> THE PROBLEM:
Only one stretch of the records below is wanted: the lines from the one holding "contactant la mairie" through the one holding "ta mahsulot". Return it exactly, both ends included.
(Beginning of INPUT FOR THIS TASK)
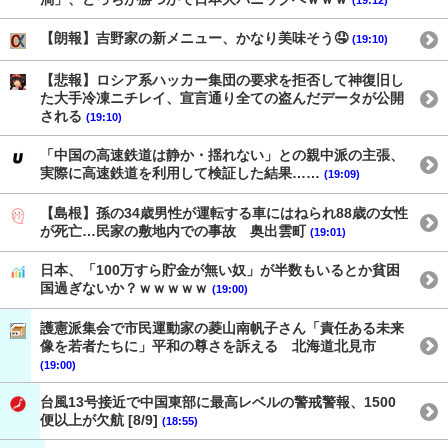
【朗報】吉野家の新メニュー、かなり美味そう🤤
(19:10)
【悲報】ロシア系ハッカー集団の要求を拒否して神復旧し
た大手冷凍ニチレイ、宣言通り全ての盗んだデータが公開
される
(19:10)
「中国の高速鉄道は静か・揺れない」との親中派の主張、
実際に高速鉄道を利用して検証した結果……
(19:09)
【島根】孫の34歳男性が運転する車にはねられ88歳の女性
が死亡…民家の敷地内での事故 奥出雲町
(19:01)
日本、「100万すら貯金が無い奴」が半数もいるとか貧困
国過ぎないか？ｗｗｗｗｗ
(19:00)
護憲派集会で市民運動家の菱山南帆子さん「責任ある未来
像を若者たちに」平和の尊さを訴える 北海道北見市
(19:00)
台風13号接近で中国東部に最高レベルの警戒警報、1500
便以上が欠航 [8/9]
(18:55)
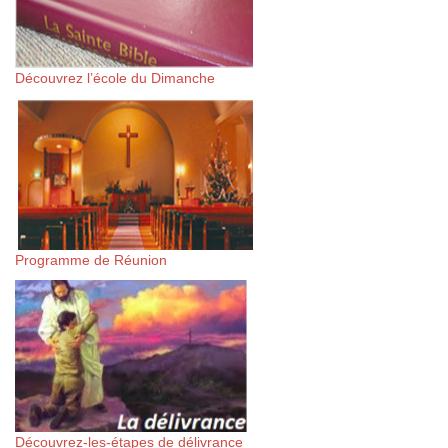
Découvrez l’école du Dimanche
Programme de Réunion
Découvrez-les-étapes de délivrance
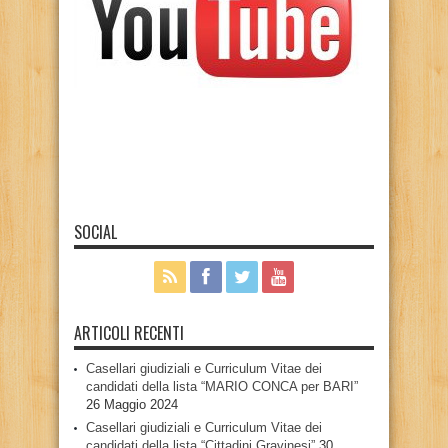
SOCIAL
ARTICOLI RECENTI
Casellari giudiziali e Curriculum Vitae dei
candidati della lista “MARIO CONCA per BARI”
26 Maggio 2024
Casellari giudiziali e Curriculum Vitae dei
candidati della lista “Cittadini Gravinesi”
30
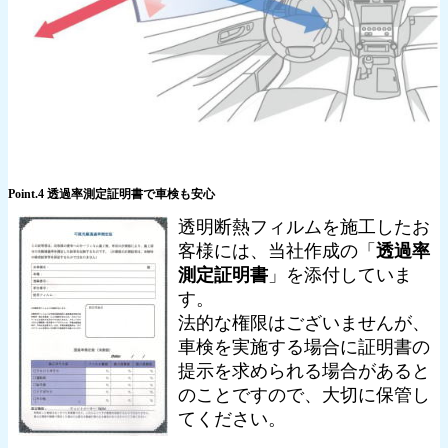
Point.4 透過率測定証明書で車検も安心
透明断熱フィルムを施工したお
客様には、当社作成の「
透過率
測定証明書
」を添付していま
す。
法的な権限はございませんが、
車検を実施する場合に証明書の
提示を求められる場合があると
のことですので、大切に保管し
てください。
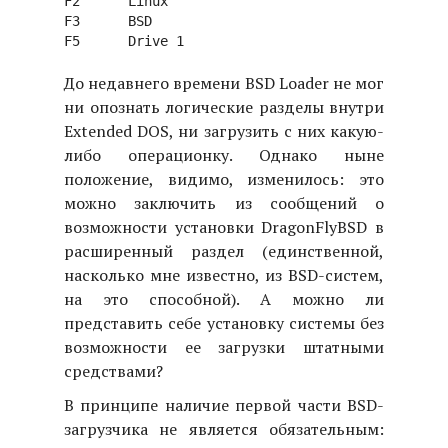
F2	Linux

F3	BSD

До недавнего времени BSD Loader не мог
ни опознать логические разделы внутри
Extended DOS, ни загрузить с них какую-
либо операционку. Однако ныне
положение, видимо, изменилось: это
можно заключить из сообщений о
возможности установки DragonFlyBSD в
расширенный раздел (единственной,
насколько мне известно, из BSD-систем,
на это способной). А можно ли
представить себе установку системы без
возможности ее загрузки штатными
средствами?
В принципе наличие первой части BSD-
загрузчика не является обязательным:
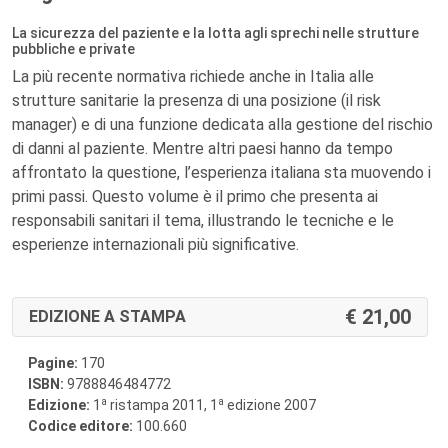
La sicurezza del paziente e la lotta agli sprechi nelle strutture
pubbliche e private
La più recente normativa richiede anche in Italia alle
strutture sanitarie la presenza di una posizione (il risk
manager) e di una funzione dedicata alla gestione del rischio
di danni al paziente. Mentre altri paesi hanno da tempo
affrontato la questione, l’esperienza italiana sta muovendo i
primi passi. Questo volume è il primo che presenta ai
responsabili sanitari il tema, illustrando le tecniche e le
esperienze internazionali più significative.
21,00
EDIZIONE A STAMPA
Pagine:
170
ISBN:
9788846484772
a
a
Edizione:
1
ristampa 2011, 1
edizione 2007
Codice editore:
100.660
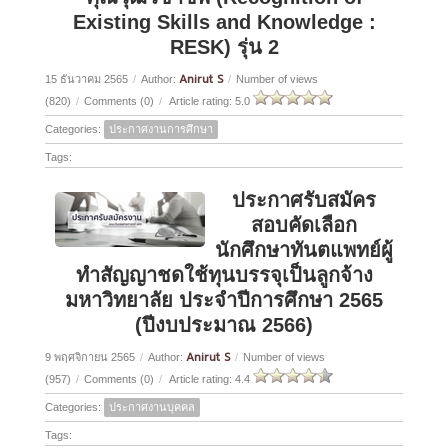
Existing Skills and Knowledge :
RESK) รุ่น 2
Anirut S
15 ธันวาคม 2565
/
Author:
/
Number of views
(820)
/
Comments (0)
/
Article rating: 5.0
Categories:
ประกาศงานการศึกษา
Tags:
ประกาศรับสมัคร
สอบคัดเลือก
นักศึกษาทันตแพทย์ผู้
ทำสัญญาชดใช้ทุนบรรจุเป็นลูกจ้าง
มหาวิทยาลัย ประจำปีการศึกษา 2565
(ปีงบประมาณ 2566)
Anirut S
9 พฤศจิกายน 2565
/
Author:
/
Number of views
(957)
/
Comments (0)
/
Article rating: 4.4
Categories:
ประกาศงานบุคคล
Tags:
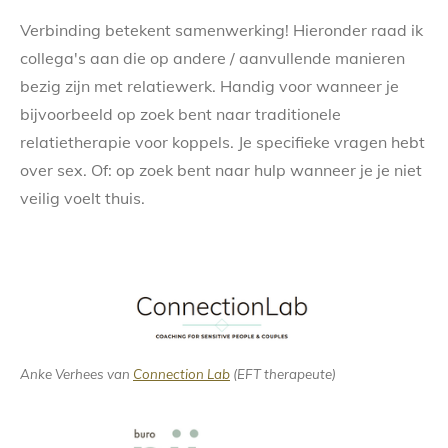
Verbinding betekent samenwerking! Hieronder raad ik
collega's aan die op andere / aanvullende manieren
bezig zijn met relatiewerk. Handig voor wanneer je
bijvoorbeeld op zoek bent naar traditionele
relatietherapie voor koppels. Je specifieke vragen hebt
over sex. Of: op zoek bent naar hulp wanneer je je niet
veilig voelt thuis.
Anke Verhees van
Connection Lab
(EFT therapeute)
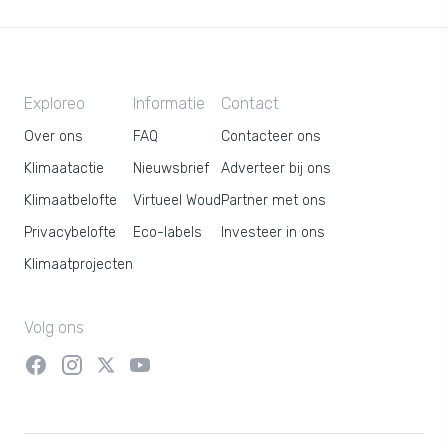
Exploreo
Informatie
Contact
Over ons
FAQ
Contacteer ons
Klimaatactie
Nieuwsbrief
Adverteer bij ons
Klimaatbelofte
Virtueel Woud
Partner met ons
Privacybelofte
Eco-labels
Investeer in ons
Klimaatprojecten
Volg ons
(End of INPUT FOR THIS TASK)
(Beginning of INPUT FOR THIS TASK)
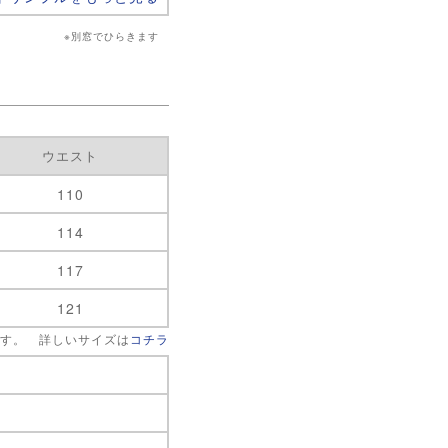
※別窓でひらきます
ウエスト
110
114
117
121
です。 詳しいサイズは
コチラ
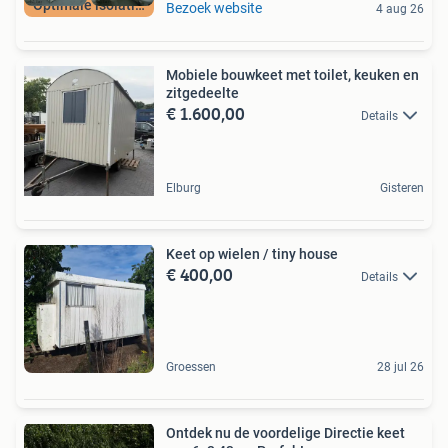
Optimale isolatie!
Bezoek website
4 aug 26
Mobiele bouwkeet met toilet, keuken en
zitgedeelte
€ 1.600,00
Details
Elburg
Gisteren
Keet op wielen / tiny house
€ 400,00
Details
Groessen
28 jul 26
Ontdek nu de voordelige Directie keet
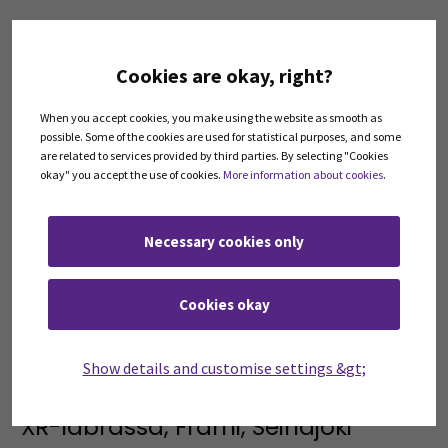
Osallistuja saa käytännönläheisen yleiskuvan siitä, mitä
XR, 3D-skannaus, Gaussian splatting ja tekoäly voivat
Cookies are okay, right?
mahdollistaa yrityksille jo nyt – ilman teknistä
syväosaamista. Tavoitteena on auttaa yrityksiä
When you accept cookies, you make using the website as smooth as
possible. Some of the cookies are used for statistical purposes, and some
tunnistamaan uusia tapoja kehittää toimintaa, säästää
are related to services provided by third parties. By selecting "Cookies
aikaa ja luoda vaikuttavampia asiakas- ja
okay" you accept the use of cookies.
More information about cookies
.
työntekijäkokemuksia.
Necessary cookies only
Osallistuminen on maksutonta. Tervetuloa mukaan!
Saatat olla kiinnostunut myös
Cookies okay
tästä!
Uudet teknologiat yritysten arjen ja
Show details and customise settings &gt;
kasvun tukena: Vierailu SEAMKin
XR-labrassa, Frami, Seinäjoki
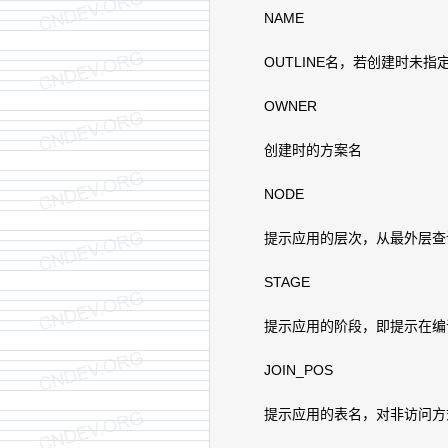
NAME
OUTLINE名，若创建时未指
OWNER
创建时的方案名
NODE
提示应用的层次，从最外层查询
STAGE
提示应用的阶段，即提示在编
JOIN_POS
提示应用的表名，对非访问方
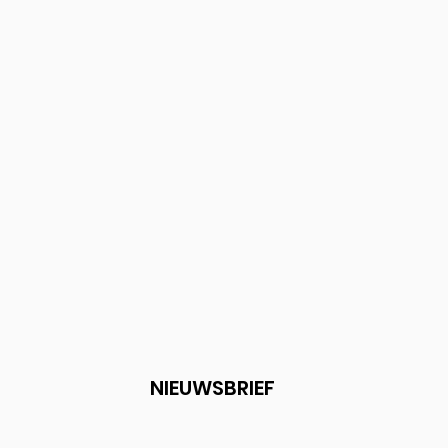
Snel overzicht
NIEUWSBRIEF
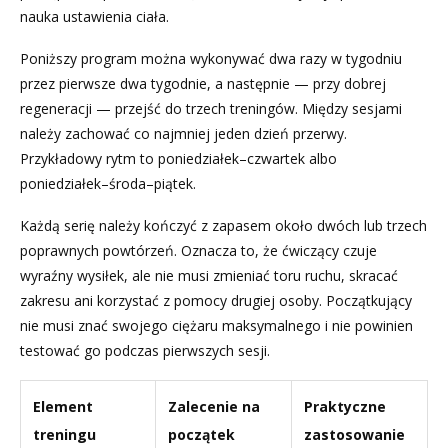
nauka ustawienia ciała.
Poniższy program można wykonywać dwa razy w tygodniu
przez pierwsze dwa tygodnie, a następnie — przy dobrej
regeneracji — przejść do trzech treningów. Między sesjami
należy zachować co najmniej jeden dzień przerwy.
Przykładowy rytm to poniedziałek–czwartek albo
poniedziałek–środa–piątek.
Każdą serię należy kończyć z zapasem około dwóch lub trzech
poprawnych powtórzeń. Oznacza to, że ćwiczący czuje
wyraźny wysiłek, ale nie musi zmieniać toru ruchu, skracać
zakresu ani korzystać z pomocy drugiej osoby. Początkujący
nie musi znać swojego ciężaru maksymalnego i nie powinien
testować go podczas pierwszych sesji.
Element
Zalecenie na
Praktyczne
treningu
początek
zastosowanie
(End of INPUT FOR THIS TASK)
(Beginning of INPUT FOR THIS TASK)
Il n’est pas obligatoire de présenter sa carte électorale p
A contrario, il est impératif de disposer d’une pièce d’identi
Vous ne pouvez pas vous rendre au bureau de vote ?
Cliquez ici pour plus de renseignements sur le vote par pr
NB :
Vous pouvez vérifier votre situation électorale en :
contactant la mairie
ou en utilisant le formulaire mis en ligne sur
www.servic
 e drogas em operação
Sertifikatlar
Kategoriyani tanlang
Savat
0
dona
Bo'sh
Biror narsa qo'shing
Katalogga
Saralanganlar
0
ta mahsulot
(End of INPUT FOR THIS TASK)
> EXERCISE OUTPUT:
contactant la mairie
ou en utilisant le formulaire mis en ligne sur
www.servic
 e drogas em operação
Sertifikatlar
Kategoriyani tanlang
Savat
0
dona
Bo'sh
Biror narsa qo'shing
Katalogga
Saralanganlar
0
ta mahsulot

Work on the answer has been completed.